Capitalism’s Dirty Little Secret

Frédérik SisaOP-ED

[img]7|left|||no_popup[/img]At heart, capitalism has become a kind of virtual economy in which labour is no longer the sole driving force but merely one node in a network of money-creating schemes. We assign economic values to things – a beautiful vista, for example – regardless of whether they can be anchored to an objective measure like labour. In other words, we obsess about the value of things – an inherently subjective and relative judgment – and neglect cost.

But I’m veering off into abstract territory. The point, which I began to make last week, is this: Capitalism is a strange economic system, both intrinsically and in terms of how it is regulated (or deregulated) by government. (As a side note, even free-market advocates – those people who believe that government should let the market tend to itself – don’t seem to object when the government is used to benefit business, e.g. through subsidies, bailouts, tax breaks, tariffs on competitive foreign goods, etc. Again, we can’t escape the role of government in capitalism. In the case of the Bush administration and that big phony deity, Reagan, that role has been distinctly bad. http://www.alternet.org/workplace/74262/) And when we consider the regulation that government has offered in the past two decades, with consequences described by Chalmers Johnson in this article posted at tomdispatch.com (Tomgram: Chalmers Johnson, How to Sink America) it shouldn’t come as a surprise that our economy is behaving the way it is. The word “recession” is being bandied about like promises in an electoral campaign, and the government is trying to distract us with money to spend.
While we get a variety of buzzwords like deregulation, supply-side economics, and the like, what we don’t have is a sense of what our economy should look like. Why? Because capitalism has a dirty little secret that no one wants to examine to carefully because to acknowledge it would mean, unquestionably, that we can’t go on with business as usual.

If we consider, in a highly simplistic way, why communism doesn’t work, it’s because of the underlying assumption that would see people produce at maximum capacity and take out of the system only that which they need.
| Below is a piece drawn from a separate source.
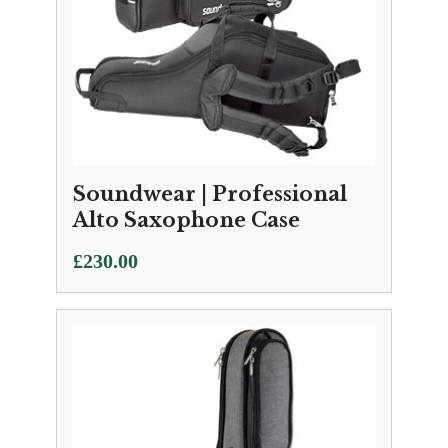
Soundwear | Professional
Alto Saxophone Case
£
230.00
The end result is that people try to get the most out of the system and work the least amount possible. Ironically, this is the same problem that works to undermine capitalist economies, in that people want to make the most amount of money and do the least amount of work possible – or make lots of money by having other people do all the work. While this isn’t necessarily bad, in that we can ask, why work harder when you can work smarter, it often is bad because the amount of money people make in relation to the work they do can be vastly out of proportion. Consider the salaries of actors and athletes in big-ticket sports.



Skepticism is Good

The politicians in Washington are borrowing a lot of money in order to, supposedly, give our economy a boost and stave off the dreaded recession. The Bush administration’s deficit-ridden trillion-dollar budget is beyond belief. In light of all the questions we should be asking, we seem to be stuck with the same old economic policies, the same old band-aids. I’m not saying we need to throw capitalism out, nor am I saying that business is bad. Far from it: Business is an important means for us to accomplish our goals. Yet it’s long past time we stop taking the economy for granted and buying into the assumption that capitalism, as it is practiced today, is so far superior to everything else that it’s beyond the reach of skepticism

In the end, it’s about good business and bad business. We already make a distinction, in that almost everyone will agree that someone who cheats a customer by selling a defective product or providing bad service is doing bad business, while honesty is good business. But whether we start with Naomi Klein’s theory of disaster capitalism or consider the shenanigans behind the subprime mortgage crisis, a transformative view of economics is necessary. Money isn’t the only important thing about business, despite what the current political climate tells us. Greed is not good. www.abcnews.go.com (Is Greed Ever Good?) Maybe now’s a good time to reflect on how our economic practices fit in with living, on redefining good business as business that is ethical, based on sensible standards of labour, and not structurally predisposed for the few to stick it to the many.